Hey listen. My dearest friend, David, has been in the hospital for a LONG LONG time with every ailment you can imagine, greatly affecting his mobility. And yet, with few exceptions, he has been remarkably cheerful through it all. I think this should be celebrated, and what better way than with a Blingee. The top one is a pose in his fairly-Brother-Dave-ish hospital gown. The second one, made last year, is too good NOT to repeat.




Special Bonus Bling!


"Sometimes these things just happen"





NEWS IN BRIEF  December 3, 2015

VOL 51 ISSUE 48 News · Guns · Violence

SAN BERNARDINO, CA—In the hours following a violent rampage in southern California in which two attackers killed 14 individuals and seriously injured 17 others, citizens living in the only country where this kind of mass killing routinely occurs reportedly concluded Wednesday that there was no way to prevent the massacre from taking place. “This was a terrible tragedy, but sometimes these things just happen and there’s nothing anyone can do to stop them,” said Michigan resident Emily Harrington, echoing sentiments expressed by tens of millions of individuals who reside in a nation where over half of the world’s deadliest mass shootings have occurred in the past 50 years and whose citizens are 20 times more likely to die of gun violence than those of other developed nations. “It’s a shame, but what can we do? There really wasn’t anything that was going to keep these individuals from snapping and killing a lot of people if that’s what they really wanted.” At press time, residents of the only economically advanced nation in the world where roughly two mass shootings have occurred every month for the past six and a half years were referring to themselves and their situation as “helpless.”






BLOGGER's LAMENT. I haven't said a lot about the almost-daily bloodbaths in the United States of late. Nor can I comment about the frantic spewing-out of statistics insisting that gun violence is now at an all-time low. The message seems to be that we're just overreacting and should settle down and feel grateful that we're so much safer than we used to be.

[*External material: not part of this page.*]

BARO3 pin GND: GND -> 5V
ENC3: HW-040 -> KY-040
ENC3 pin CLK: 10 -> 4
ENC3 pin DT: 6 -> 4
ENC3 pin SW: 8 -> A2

I have no idea what to say. When this horror happens AGAIN, I do the same weeping and fuming and turning away that a lot of people do (I won't say "most" or "everyone", because those are idiotic assumptions). 

Nearly every time this happens, the blame goes to "the Muslims", which makes me quake with terror (not to mention outrage). Soon it will be open season on people who are as anguished as everyone else about the situation.

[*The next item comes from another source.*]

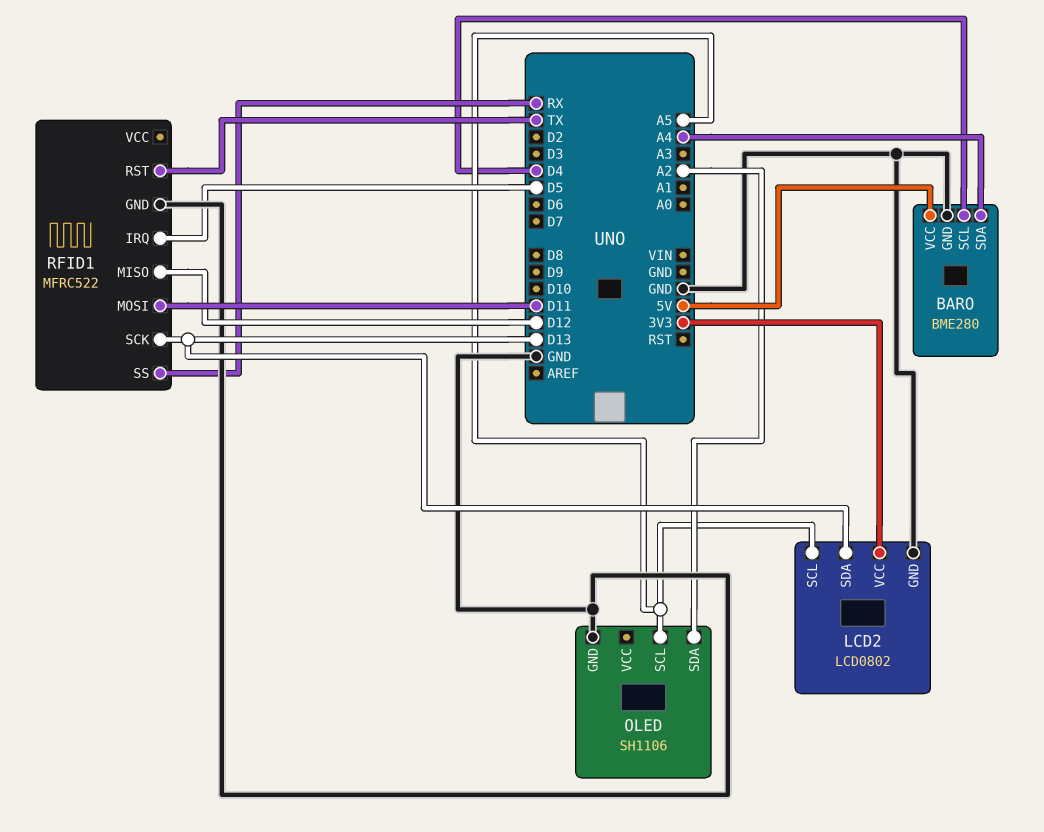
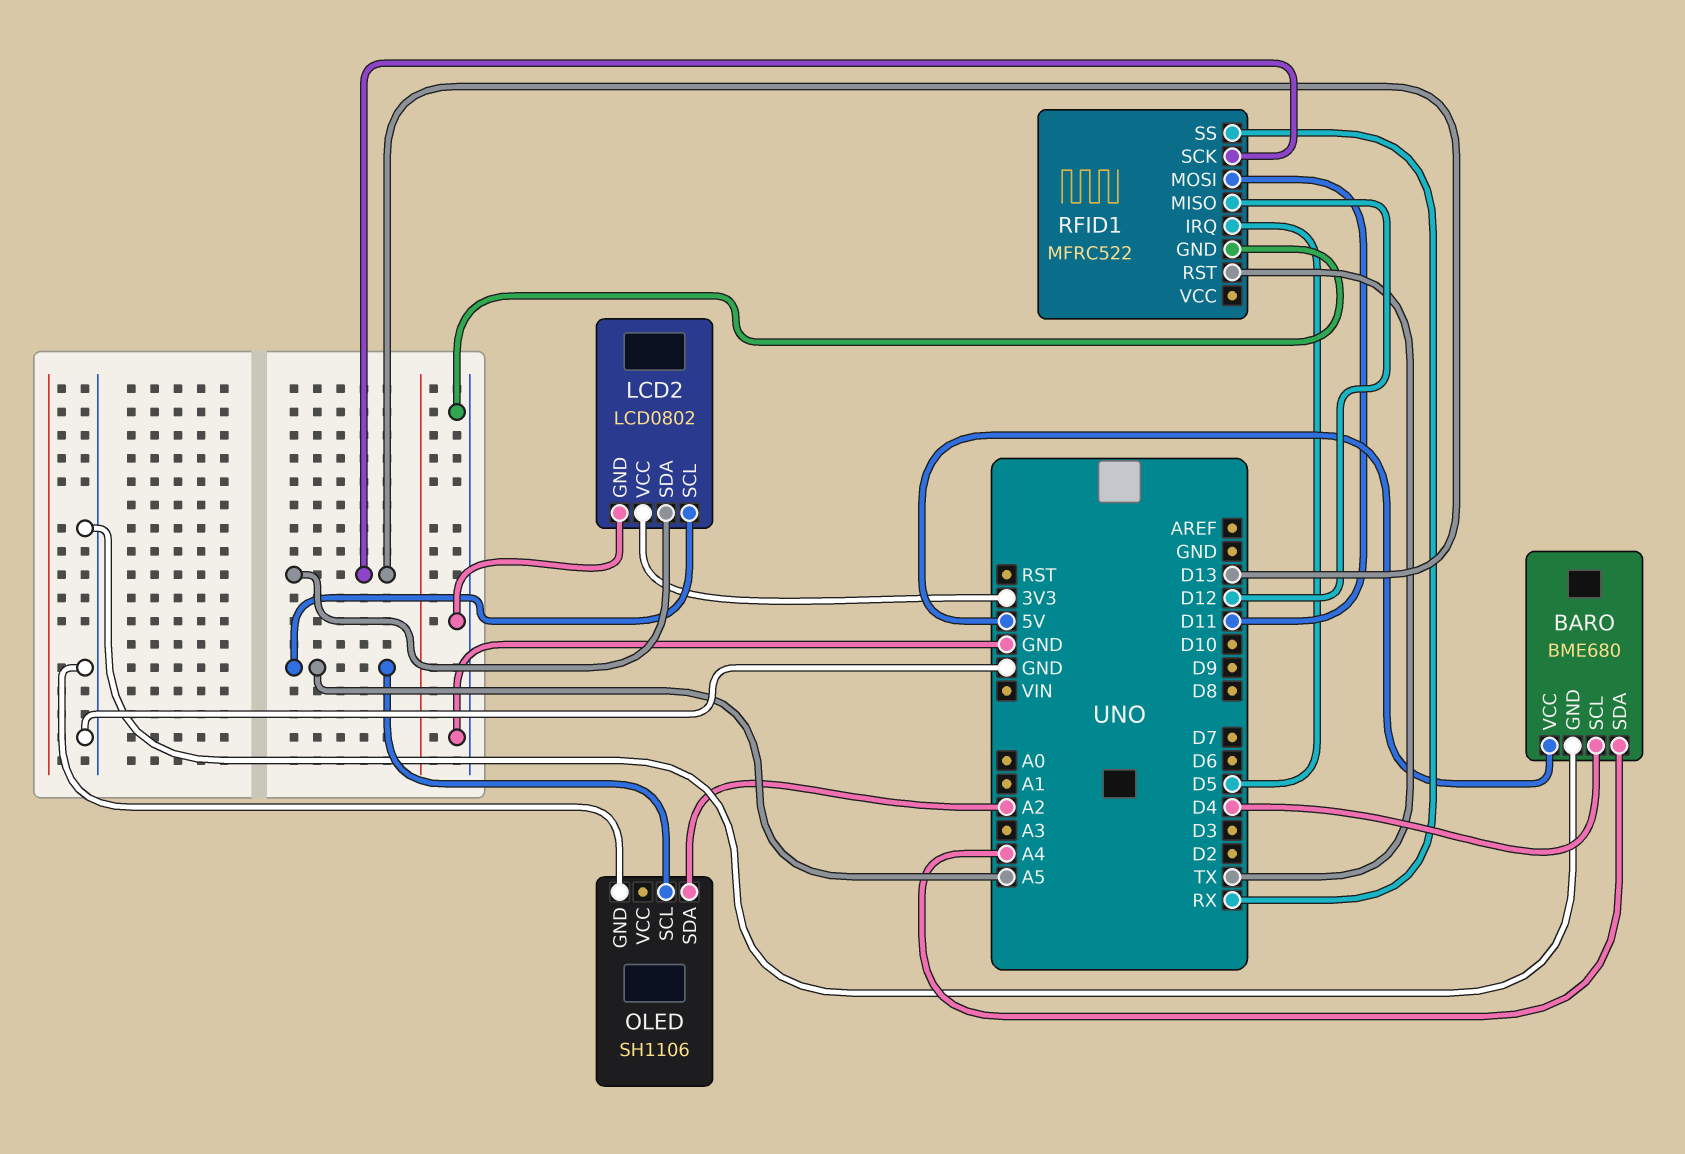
BARO: BME280 -> BME680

I get flipped into a mix of powerless anxiety/rage by the strangest things. There was an item on the news yesterday about poisonous rat traps set around city parks in Vancouver, and about how people were finding dead rats lying around who had eaten the poison. Someone actually had the idea their dog might get sick from eating one of these, and that it wasn't a good idea to leave poisoned rats out where small children might find them and pick them up.

The inevitable authority figure/parks board guy came on and blandly said, "We have never had a complaint about these traps hurting pets or children." And that was the end of the story.

What does this have to do with bloodbaths in schools and at Christmas parties, and with people saying, don't worry about it because gun violence is actually down?

Nothing, directly.





It's that idiotic "we haven't had any complaints," a statement which makes people say, "Oh," and walk away, because this is an Authority Figure and they've just had the last word.

Because we've swallowed the bait.

"We haven't had any complaints" means "you shouldn't be complaining now because nobody else has. What's wrong with you?"

"We haven't had any complaints" means "it's OK, folks, there's no danger. And if you think there is, you're a screwball."

And of course, it means there can never BE a complaint in the future. It's against the laws of physics.

It's the same kind of reassurance which is meant to make you shut up, walk away, and not do anything more to try to change the situation.

Nobody complains. There's not much point, because we don't really have a problem here. Do we?

(I confess the article appeared in The Onion. But these days, it's hard to tell the difference.)